| Work to do |
Arrange every line of the items below as a Markdown table with two columns, Row and Line, giving each row a number and omitting blank lines.

| Material shown |
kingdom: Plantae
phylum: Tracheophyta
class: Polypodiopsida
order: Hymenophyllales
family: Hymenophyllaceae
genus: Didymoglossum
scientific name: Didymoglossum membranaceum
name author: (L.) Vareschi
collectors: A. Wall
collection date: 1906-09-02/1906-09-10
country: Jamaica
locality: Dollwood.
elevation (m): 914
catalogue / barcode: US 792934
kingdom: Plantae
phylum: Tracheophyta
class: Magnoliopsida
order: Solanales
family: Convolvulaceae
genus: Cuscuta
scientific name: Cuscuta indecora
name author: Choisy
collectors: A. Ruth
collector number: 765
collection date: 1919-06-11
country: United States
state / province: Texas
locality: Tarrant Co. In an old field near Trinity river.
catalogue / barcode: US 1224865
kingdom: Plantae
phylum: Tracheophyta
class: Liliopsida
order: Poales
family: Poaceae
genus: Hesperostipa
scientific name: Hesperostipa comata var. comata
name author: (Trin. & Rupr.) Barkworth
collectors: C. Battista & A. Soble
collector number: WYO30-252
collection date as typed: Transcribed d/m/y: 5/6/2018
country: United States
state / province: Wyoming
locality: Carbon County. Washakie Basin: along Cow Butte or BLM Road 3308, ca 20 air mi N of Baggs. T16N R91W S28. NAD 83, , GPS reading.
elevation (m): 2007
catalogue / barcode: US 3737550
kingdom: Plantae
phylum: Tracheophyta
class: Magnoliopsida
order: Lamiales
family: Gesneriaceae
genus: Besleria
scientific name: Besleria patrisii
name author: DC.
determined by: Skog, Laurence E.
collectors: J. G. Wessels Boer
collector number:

| Answer to the problem |
| Row | Line |
|---|---|
| 1 | kingdom: Plantae |
| 2 | phylum: Tracheophyta |
| 3 | class: Polypodiopsida |
| 4 | order: Hymenophyllales |
| 5 | family: Hymenophyllaceae |
| 6 | genus: Didymoglossum |
| 7 | scientific name: Didymoglossum membranaceum |
| 8 | name author: (L.) Vareschi |
| 9 | collectors: A. Wall |
| 10 | collection date: 1906-09-02/1906-09-10 |
| 11 | country: Jamaica |
| 12 | locality: Dollwood. |
| 13 | elevation (m): 914 |
| 14 | catalogue / barcode: US 792934 |
| 15 | kingdom: Plantae |
| 16 | phylum: Tracheophyta |
| 17 | class: Magnoliopsida |
| 18 | order: Solanales |
| 19 | family: Convolvulaceae |
| 20 | genus: Cuscuta |
| 21 | scientific name: Cuscuta indecora |
| 22 | name author: Choisy |
| 23 | collectors: A. Ruth |
| 24 | collector number: 765 |
| 25 | collection date: 1919-06-11 |
| 26 | country: United States |
| 27 | state / province: Texas |
| 28 | locality: Tarrant Co. In an old field near Trinity river. |
| 29 | catalogue / barcode: US 1224865 |
| 30 | kingdom: Plantae |
| 31 | phylum: Tracheophyta |
| 32 | class: Liliopsida |
| 33 | order: Poales |
| 34 | family: Poaceae |
| 35 | genus: Hesperostipa |
| 36 | scientific name: Hesperostipa comata var. comata |
| 37 | name author: (Trin. & Rupr.) Barkworth |
| 38 | collectors: C. Battista & A. Soble |
| 39 | collector number: WYO30-252 |
| 40 | collection date as typed: Transcribed d/m/y: 5/6/2018 |
| 41 | country: United States |
| 42 | state / province: Wyoming |
| 43 | locality: Carbon County. Washakie Basin: along Cow Butte or BLM Road 3308, ca 20 air mi N of Baggs. T16N R91W S28. NAD 83, , GPS reading. |
| 44 | elevation (m): 2007 |
| 45 | catalogue / barcode: US 3737550 |
| 46 | kingdom: Plantae |
| 47 | phylum: Tracheophyta |
| 48 | class: Magnoliopsida |
| 49 | order: Lamiales |
| 50 | family: Gesneriaceae |
| 51 | genus: Besleria |
| 52 | scientific name: Besleria patrisii |
| 53 | name author: DC. |
| 54 | determined by: Skog, Laurence E. |
| 55 | collectors: J. G. Wessels Boer |
| 56 | collector number: |